The Fishermen
- Author: Chigozie Obioma
- Language: English
- Publisher: Little, Brown and Company
- Publication date: April 2015
- Media type: Print
- ISBN: 978-0-316-33837-0

= The Fishermen (Obioma novel) =

2015 novel by Chigozie Obioma

The Fishermen is the debut novel by Nigerian author Chigozie Obioma, published in 2015. The novel follows four brothers in a quiet neighbourhood of a Nigerian town, who are given a violent prophecy which shakes their family to the core. It is set in the 1990s, during the rule of Sani Abacha.

It was shortlisted for the 2015 Man Booker Prize. The novel received a number of accolades, and positive reviews from critics.

==Plot==
Four brothers, Ikenna, Boja, Obembe, and Benjamin, begin to fish at the Omi-Ala river near their home in a quiet neighbourhood of the city of Akure in Nigeria, despite being forbidden from doing so by their parents, as the river is heavily polluted. On one of their fishing trips, they encounter a local madman, Abulu, who follows them shouting the name of Ikenna, the oldest brother. The other children flee, but the four brothers stop to listen, as Abulu shouts a series of prophecies: that Ikenna will become blind, mute, crippled. He finishes by prophesying that Ikenna will be killed by a fisherman. Ikenna thinks this means that one of his brothers will kill him, and he gradually turns against them. The prophecy undoes the family and the expectations the brothers' parents have for them.

==Development and writing==
Obioma has seven brothers and four sisters, and wrote the novel as a tribute to his siblings. Two of Obioma's brothers fought violently when they were children, and Obioma was inspired by what he imagined was the worst possible outcome of those fights.

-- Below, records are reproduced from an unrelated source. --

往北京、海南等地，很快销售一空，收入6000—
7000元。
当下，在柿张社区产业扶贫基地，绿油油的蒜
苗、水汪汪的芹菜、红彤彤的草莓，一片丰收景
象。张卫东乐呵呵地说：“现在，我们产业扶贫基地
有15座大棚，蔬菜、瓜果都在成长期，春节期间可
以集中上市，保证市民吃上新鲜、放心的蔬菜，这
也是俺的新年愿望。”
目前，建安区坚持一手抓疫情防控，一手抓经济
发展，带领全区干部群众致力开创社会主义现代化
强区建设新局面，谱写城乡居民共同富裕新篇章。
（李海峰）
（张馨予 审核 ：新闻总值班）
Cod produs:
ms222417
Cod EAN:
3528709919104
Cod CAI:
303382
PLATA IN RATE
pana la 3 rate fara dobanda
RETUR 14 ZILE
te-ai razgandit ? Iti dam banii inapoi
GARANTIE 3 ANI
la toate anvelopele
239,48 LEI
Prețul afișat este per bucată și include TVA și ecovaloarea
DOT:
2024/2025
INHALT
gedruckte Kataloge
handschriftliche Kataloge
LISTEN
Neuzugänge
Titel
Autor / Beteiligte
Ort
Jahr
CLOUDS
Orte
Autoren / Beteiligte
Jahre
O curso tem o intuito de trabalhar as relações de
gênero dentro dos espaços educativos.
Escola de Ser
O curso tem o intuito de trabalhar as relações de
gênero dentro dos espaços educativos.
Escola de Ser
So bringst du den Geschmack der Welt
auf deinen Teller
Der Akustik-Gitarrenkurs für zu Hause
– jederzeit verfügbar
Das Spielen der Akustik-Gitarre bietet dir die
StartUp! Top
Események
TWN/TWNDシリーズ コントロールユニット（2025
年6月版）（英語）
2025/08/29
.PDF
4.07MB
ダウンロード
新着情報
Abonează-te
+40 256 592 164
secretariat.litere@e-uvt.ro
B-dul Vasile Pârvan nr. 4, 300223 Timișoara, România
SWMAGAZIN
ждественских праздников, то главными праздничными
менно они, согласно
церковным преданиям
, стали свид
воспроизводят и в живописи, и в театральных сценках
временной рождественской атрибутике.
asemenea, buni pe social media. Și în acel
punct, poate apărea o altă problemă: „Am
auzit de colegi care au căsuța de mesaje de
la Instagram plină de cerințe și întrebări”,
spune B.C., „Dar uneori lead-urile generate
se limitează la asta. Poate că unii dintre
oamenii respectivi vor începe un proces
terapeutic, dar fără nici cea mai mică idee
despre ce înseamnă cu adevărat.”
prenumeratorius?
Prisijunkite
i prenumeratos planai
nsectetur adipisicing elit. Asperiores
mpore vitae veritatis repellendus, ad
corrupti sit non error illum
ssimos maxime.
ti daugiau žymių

==Reception and criticism==
The novel has garnered comparisons to Things Fall Apart in part due to the central role prophecy has in each novel. However, some critics disputed the validity of the comparisons. It also references the Biblical story of Cain and Abel, and has been referred to as a "retelling" of the story.

Multiple critics referred to the novel as a Bildungsroman given that it is told from the perspective of one brother, and charts his youth.